Unified Guest Agent
Agent is a piece of python software installed on Glance image. It should be configured to start on instance boot. After start it listens and executes controller commands inside guest (instance). It can:
- execute a shell command on a guest
- move file to/from guest
- send http request from the guest to designated host/port
- perform the operations above in both 'call' and 'cast' manner
- The 'call' and 'cast' differ in that 'call' invocation returns when the operation is completed and it also can return the result of the operation. 'cast' invocation acts in 'fire and forget' manner - it returns once the operation is started.
The supposed audience/contributors are projects which need to do something inside VM while cloud-init is not sufficient for that. That includes: multi-step software installation, reconfiguration on scaling/demand, passing through user commands, etc.
The initiative has two targets:
- encourage guest code reuse across projects.
- simplify OpenStack deployment by using the same transport for agent across several projects.
People from the following projects might be interested: Heat, Savanna, Trove, Murano and Solum.
Key architectural features are:
- Support for different Guest OSes
- Support for different Transports
- hardware-deployed MQ / Marconi MQ / http / ssh / what else?
- Parts of API reusable across different projects.
- The intent is not to provide a single API for all the projects, but rather a set of building blocks of which API could be composed. That way the agent size could be kept small + it allows adding domain-specific API as a separate 'block'.

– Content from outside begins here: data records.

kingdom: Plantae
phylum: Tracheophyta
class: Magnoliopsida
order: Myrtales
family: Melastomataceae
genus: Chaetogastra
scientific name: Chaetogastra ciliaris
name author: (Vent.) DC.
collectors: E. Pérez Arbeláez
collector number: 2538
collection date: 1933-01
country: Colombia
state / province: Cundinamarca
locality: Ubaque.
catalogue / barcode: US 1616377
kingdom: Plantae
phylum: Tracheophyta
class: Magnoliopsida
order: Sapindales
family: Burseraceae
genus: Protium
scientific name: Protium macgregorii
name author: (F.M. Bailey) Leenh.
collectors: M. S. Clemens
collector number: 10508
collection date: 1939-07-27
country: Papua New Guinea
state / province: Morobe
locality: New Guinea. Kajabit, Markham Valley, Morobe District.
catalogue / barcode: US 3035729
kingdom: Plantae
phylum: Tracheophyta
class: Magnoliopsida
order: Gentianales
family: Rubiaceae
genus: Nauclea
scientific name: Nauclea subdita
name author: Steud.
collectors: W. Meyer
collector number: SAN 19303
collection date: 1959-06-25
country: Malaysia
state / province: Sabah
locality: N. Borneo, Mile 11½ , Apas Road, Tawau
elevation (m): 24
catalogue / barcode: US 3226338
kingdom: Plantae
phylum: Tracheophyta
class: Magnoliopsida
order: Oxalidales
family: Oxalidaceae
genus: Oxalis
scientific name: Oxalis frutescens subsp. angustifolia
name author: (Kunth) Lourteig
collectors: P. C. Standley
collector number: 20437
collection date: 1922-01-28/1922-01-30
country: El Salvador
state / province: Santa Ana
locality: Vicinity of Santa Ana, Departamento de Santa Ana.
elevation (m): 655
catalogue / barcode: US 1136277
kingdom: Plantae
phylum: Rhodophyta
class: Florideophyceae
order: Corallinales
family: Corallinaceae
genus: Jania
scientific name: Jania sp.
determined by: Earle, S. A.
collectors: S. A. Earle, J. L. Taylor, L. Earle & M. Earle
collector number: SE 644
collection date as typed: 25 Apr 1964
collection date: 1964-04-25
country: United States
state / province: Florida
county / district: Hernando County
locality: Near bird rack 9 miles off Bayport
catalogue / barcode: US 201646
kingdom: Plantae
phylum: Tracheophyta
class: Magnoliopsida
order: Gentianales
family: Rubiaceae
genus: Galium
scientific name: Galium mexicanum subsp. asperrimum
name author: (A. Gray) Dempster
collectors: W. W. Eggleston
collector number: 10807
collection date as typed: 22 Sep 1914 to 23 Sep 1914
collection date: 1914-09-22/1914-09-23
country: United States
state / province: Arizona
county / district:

Task of the transport is to provide means to securely pass messages from controller to the guest and vice versa. The need to support various transport arises from diversity of OpenStack deployments and requirements. Different transports provide different capabilities and lay different requirements on the cloud. It is better seen in examples:
- hardware-deployed MQ requires cloud to have a queue servers accessible both from controller and VMs.
- Marconi MQ requires Marconi to be deployed in the cloud, while it is not widely adopted yet.
- http requires an http endpoint to be deployed and accessible by VMs. The agent can poll the endpoint for tasks. 'Call' operations require the endpoint to accept data from the VMs (sent by POST requests?).
- ssh is a special case. It does not need an agent on the guest, instead the lib will invoke commands on the guest via ssh. But it requires direct access from controller to guest VMs, which is not always the case.
(devdatta-kulkarni: this option may run into scalability issues on the controller side.)
A number of conversations happened since that original proposal:
Many people expressed expressed their opinion, but no consensus was reached.The following etherpad tries to summarize proposed options: https://etherpad.openstack.org/p/UnifiedGuestAgent
An announcement about PoC of os_collect_config migrated to oslo.messaging
The discussion revealed that many people find oslo.messaging not suitable for agent transport, since it is really hard to provide adequate tenant isolation with it. At the same time Marconi does provide that out of the box.